A little to the left

I am definitely feeling rather off right now.

At least I headed off the worst of it. About an hour ago, I started feeling increasingly bed. Headache, nausea, muscles aching.

It was bad enough that thought of the ER or UC danced before my eyes.

They did the foxtrot, of course.

But I took the appropriate measures. I got some hydration and some nutrition into me, then I lay down in bed with the fan on and pointed at my fevered brow, and proceeded to unclog my ears and nose.

That did the trick and I was soon feeling a lot better.

Pretty sure my blood sugar was starting to melt down there but getting some trail mix into me put a stop to that.

Speaking of trail mix, there’s something very weird about my latest bag of it.

It’s President’s Choice’s Almonds, Raisins, Cashews, and Cranberries trail mix. [1] It had been on my DoorDash account as an alternate to my usual trail mix(es) for ages and this week it was, as it were, pressed into active duty.

It sounds like a perfectly straightforward mixture, and for once, I can be completely sure that a previously untried trail mix does not contain any fricking candy.

But when I opened the bag, an odor escaped that did not make me hungry, It was not the smell of almonds, raisins, cashews, or cranberries.

It was the smell of dry dog food.

And I have a personal animosity toward that smell because I grew up four blocks from the Sur-Grain (pronounced “sure grain”) Feed and Fertilizer plant and on very bad days the wind would blow that exact scent into my neighborhood.

And I haaaaaate that smell. It’s like it goes straight to my gag reflex. Just thinking about it makes my throat threaten to close off.

So I was not at all happy that this odor was coming out of a bag of what was meant to be Fruvous Chow.

Luckily, that scent dissipated after a while, and I was able to eat the fucking thing.

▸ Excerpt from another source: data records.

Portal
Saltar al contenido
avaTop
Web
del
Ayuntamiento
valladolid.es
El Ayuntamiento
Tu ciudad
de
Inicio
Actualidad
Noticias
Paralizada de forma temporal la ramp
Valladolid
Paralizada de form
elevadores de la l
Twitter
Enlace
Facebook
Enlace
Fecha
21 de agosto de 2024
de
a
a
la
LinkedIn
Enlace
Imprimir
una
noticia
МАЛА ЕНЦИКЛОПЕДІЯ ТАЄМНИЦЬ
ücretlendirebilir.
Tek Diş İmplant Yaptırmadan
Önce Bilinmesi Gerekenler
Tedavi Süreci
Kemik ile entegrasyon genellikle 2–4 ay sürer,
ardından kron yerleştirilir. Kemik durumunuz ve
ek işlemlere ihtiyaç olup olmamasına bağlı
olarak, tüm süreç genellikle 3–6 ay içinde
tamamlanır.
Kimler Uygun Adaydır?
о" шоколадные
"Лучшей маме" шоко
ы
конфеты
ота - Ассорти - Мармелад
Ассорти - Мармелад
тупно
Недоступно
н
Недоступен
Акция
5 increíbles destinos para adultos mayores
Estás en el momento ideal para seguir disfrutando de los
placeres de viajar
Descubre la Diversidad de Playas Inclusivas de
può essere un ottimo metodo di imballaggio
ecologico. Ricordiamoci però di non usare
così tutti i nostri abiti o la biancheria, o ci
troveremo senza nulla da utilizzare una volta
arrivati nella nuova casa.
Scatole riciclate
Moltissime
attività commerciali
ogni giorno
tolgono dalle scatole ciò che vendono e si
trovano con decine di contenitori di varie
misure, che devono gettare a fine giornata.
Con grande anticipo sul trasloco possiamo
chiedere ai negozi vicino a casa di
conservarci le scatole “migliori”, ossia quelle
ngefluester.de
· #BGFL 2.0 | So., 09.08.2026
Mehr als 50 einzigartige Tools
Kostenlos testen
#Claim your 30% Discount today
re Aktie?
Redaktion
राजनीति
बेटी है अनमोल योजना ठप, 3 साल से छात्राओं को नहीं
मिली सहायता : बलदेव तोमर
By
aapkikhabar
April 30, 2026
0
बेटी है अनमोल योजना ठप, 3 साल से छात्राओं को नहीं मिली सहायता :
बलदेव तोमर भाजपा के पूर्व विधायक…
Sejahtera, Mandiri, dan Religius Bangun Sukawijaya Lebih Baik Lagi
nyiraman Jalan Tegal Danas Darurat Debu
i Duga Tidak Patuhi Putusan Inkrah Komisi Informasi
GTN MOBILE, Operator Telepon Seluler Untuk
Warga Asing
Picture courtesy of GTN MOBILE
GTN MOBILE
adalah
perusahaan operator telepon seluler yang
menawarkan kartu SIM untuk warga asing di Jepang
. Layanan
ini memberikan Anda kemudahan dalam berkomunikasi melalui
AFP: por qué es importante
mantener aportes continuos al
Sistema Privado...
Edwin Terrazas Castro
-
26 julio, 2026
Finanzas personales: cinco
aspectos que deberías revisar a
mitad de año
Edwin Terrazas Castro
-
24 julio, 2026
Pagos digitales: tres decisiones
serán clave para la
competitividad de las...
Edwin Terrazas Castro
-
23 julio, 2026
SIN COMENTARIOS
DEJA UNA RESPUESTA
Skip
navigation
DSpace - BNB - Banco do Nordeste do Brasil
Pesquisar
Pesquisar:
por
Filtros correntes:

And that’s when things got really weird. Because, I shitteth thou not, sometimes when I eat a handful of it, it tastes like fish.

To me, at least. Smells like it too. And like, WTF is up with that?

It seems to be something that all four constituents of the trail mix are coated in to some extent. When I eat them separately, the flavour either is not there or is pretty faint.

But put them all together and somehow, inexplicably, things get fishy.

I assume that it would not taste piscine to anyone else. My taste buds are just as off kilter as the rest of me and sometimes I taste things in a way nobody else does.

Luckily, putting some in a bowl and leaving it exposed to the air for a while cuts through the fishy flavour, so I am able to eat the stuff.

But still, what the exponential fuck? In general, nothing that is not fish should taste like fish, and that makes me what the frick I’ve been eating.

And my bladder has been anxious lately. I get the need to pee more often than usual but each time it’s a much smaller amount than usual. As if my bladder shrank.

And that has me very worried because I have experienced this symptom twice before and both times it was a sign that my prostate was infected.

So you can bet I am checking my urine for traces of blood each time I pee.

And peeing hurts a little right in that area around the spot where the bladder empties into the urethra. And that’s also a sign.

I hope it clears up on its own.

I don’t wanna go to the ER or UC!

More after the break.


On our backs

My back has been bothering me again recently.

It had be behaving itself for a long time. I hadn’t felt the need to take one of my Cyclobenzaprine muscle relaxant pills in months.

But now that spasmodic pain that clutches at my spine and makes me cry out in pain and/or fall onto the bed when I try to stand is back, and that kinda sucks.

The pills do keep it under control, thank God. But I wish I knew what changed both to make it go away and to make it come back.

I want it gone again, hopefully for good.

Otherwise I am feeling okay-ish. Pretty much the same as when I wrote part 1 : not sick in any particular way (except back spasms, grr) but not feeling quite right either.

I’m doing okay emotionally. I have periods where I feel pretty depressed – I am processing a lot of deep changes as I dig myself out of this grave – but I just wait for them to pass and don’t take them too seriously.

It’s all part of my recuperation. Getting better is often a messy and difficult process but I know that as long as I keep trudging along as I unburden myself, I will eventually make my soul light enough to float up into the sky where shiny people like me belong.

Because I deserve so much more than this sad little life of mine. I should at the very minimum be making a comfortable middle class living with my outrageous talents.

Or at least enough to pay someone to come in and clean my bedroom and ensuite. Top to bottom, spic and span, so clean you could perform surgery there.

I’d pay someone $200 for that.

I can’t really do it myself. Not yet. I need to go a lot further down the road of taking responsibility for myself and accessing my true energies before that.

I mean, ya never know. I might suddenly find the ambition to at least clean off my bed so that I can flip the mattress over so the springs don’t impale me so much any more.

And the other side should be a lot cleaner too. Way less sweat absorbed into it.

i wonder if the province would buy me a new (to me) bed if I asked?

After all, I’m not fussy about the color…

I will talk to you nice people again tomorrow.



Footnotes    (↵ returns to text)
  1. But what’s in it? I hear you ask. Nobody knows., It’s a mystery.